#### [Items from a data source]
# # # #
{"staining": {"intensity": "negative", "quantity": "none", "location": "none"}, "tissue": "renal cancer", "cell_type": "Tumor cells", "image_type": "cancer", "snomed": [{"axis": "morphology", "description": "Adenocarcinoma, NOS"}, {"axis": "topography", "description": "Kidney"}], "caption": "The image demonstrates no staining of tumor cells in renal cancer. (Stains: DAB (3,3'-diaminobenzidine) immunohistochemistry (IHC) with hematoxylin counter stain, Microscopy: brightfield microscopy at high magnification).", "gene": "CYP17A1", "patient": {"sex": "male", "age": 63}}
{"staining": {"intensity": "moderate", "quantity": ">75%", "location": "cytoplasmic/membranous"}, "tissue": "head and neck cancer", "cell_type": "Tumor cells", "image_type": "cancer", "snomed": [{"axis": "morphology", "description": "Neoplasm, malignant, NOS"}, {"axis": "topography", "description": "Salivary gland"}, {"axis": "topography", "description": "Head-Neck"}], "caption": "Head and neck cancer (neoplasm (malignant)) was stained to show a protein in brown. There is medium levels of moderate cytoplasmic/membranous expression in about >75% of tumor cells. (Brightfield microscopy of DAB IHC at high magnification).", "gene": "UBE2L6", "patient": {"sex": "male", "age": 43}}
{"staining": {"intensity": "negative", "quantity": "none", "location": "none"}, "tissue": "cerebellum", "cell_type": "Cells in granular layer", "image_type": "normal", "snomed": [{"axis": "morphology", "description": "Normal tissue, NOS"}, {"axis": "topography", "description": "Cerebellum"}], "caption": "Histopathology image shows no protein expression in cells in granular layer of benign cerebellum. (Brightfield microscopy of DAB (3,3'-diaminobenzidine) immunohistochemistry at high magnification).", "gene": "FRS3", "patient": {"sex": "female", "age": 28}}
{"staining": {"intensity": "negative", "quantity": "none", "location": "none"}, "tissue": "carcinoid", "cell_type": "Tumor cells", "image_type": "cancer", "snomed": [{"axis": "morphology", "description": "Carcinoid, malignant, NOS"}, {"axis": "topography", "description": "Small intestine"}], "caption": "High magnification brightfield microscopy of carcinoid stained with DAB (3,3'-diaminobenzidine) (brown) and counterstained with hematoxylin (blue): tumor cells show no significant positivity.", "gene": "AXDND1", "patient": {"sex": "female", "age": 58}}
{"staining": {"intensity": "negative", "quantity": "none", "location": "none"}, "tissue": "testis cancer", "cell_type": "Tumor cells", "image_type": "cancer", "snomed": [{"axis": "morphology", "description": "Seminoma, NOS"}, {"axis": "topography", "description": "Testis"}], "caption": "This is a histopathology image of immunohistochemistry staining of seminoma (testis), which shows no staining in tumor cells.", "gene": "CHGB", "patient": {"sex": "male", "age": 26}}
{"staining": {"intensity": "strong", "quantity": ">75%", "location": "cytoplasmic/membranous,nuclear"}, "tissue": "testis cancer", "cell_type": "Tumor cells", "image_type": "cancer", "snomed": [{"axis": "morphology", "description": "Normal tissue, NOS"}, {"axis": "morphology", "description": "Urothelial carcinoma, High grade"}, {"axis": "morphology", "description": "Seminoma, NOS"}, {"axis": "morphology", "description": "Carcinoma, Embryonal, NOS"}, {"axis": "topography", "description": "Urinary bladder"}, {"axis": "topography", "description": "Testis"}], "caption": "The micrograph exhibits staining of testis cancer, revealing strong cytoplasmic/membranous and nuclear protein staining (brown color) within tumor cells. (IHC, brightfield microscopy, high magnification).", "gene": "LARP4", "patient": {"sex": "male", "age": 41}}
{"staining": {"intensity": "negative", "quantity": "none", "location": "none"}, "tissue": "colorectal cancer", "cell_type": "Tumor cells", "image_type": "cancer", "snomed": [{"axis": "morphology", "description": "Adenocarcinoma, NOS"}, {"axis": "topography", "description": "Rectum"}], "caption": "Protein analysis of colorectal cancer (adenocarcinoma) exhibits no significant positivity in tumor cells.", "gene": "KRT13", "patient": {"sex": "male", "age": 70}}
# # # #
#### [Task instructions]
Only a number is wanted. How many lines of the entries above carry "exhibits"?

#### [Exercise response]
2